__YOUR GOAL__: Write out the material in full, matching each line exactly.

__DATA SUPPLIED__:

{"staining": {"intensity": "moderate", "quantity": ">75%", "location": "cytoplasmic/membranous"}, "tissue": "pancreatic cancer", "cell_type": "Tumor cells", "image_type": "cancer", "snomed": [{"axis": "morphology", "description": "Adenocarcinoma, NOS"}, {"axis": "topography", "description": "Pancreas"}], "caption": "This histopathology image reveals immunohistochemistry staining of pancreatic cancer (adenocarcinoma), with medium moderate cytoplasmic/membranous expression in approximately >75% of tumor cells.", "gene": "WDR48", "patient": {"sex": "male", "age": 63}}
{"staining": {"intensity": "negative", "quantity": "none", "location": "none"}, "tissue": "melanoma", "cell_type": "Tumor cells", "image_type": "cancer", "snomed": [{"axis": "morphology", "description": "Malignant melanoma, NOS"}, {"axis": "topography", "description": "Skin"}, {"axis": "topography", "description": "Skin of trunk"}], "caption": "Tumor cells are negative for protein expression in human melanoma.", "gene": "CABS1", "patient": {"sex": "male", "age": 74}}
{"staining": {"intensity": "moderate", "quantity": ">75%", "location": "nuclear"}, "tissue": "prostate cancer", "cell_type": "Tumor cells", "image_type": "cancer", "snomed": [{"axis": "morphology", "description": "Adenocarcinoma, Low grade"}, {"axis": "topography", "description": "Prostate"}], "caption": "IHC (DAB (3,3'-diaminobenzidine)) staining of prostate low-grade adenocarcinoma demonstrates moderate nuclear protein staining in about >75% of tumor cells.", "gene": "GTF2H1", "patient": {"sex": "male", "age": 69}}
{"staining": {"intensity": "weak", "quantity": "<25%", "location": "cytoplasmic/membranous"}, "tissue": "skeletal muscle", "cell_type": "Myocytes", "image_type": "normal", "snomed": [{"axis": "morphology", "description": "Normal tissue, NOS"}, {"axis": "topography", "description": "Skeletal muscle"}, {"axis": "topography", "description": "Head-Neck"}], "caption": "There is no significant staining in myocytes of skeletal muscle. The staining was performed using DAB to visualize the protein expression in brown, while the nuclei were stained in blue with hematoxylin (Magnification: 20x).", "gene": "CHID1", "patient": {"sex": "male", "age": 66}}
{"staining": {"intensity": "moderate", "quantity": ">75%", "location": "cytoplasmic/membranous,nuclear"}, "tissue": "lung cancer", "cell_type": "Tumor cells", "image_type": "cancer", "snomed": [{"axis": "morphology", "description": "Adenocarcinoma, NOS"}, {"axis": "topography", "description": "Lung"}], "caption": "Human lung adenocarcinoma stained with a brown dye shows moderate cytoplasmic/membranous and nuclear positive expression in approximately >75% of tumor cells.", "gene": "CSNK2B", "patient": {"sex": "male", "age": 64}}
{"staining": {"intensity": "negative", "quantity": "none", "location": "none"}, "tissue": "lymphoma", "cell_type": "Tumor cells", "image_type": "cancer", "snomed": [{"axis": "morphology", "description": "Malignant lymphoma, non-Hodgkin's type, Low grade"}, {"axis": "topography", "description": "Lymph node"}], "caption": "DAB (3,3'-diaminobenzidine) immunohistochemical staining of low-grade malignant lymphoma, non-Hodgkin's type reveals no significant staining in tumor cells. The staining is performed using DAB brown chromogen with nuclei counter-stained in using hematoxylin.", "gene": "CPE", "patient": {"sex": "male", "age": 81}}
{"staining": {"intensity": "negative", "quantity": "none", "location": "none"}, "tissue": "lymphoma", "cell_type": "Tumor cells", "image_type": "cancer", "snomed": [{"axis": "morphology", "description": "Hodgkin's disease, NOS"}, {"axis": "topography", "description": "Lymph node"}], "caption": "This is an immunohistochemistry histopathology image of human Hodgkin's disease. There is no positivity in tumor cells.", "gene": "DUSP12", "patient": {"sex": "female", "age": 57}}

__RESULT OF THE TASK__:
{"staining": {"intensity": "moderate", "quantity": ">75%", "location": "cytoplasmic/membranous"}, "tissue": "pancreatic cancer", "cell_type": "Tumor cells", "image_type": "cancer", "snomed": [{"axis": "morphology", "description": "Adenocarcinoma, NOS"}, {"axis": "topography", "description": "Pancreas"}], "caption": "This histopathology image reveals immunohistochemistry staining of pancreatic cancer (adenocarcinoma), with medium moderate cytoplasmic/membranous expression in approximately >75% of tumor cells.", "gene": "WDR48", "patient": {"sex": "male", "age": 63}}
{"staining": {"intensity": "negative", "quantity": "none", "location": "none"}, "tissue": "melanoma", "cell_type": "Tumor cells", "image_type": "cancer", "snomed": [{"axis": "morphology", "description": "Malignant melanoma, NOS"}, {"axis": "topography", "description": "Skin"}, {"axis": "topography", "description": "Skin of trunk"}], "caption": "Tumor cells are negative for protein expression in human melanoma.", "gene": "CABS1", "patient": {"sex": "male", "age": 74}}
{"staining": {"intensity": "moderate", "quantity": ">75%", "location": "nuclear"}, "tissue": "prostate cancer", "cell_type": "Tumor cells", "image_type": "cancer", "snomed": [{"axis": "morphology", "description": "Adenocarcinoma, Low grade"}, {"axis": "topography", "description": "Prostate"}], "caption": "IHC (DAB (3,3'-diaminobenzidine)) staining of prostate low-grade adenocarcinoma demonstrates moderate nuclear protein staining in about >75% of tumor cells.", "gene": "GTF2H1", "patient": {"sex": "male", "age": 69}}
{"staining": {"intensity": "weak", "quantity": "<25%", "location": "cytoplasmic/membranous"}, "tissue": "skeletal muscle", "cell_type": "Myocytes", "image_type": "normal", "snomed": [{"axis": "morphology", "description": "Normal tissue, NOS"}, {"axis": "topography", "description": "Skeletal muscle"}, {"axis": "topography", "description": "Head-Neck"}], "caption": "There is no significant staining in myocytes of skeletal muscle. The staining was performed using DAB to visualize the protein expression in brown, while the nuclei were stained in blue with hematoxylin (Magnification: 20x).", "gene": "CHID1", "patient": {"sex": "male", "age": 66}}
{"staining": {"intensity": "moderate", "quantity": ">75%", "location": "cytoplasmic/membranous,nuclear"}, "tissue": "lung cancer", "cell_type": "Tumor cells", "image_type": "cancer", "snomed": [{"axis": "morphology", "description": "Adenocarcinoma, NOS"}, {"axis": "topography", "description": "Lung"}], "caption": "Human lung adenocarcinoma stained with a brown dye shows moderate cytoplasmic/membranous and nuclear positive expression in approximately >75% of tumor cells.", "gene": "CSNK2B", "patient": {"sex": "male", "age": 64}}
{"staining": {"intensity": "negative", "quantity": "none", "location": "none"}, "tissue": "lymphoma", "cell_type": "Tumor cells", "image_type": "cancer", "snomed": [{"axis": "morphology", "description": "Malignant lymphoma, non-Hodgkin's type, Low grade"}, {"axis": "topography", "description": "Lymph node"}], "caption": "DAB (3,3'-diaminobenzidine) immunohistochemical staining of low-grade malignant lymphoma, non-Hodgkin's type reveals no significant staining in tumor cells. The staining is performed using DAB brown chromogen with nuclei counter-stained in using hematoxylin.", "gene": "CPE", "patient": {"sex": "male", "age": 81}}
{"staining": {"intensity": "negative", "quantity": "none", "location": "none"}, "tissue": "lymphoma", "cell_type": "Tumor cells", "image_type": "cancer", "snomed": [{"axis": "morphology", "description": "Hodgkin's disease, NOS"}, {"axis": "topography", "description": "Lymph node"}], "caption": "This is an immunohistochemistry histopathology image of human Hodgkin's disease. There is no positivity in tumor cells.", "gene": "DUSP12", "patient": {"sex": "female", "age": 57}}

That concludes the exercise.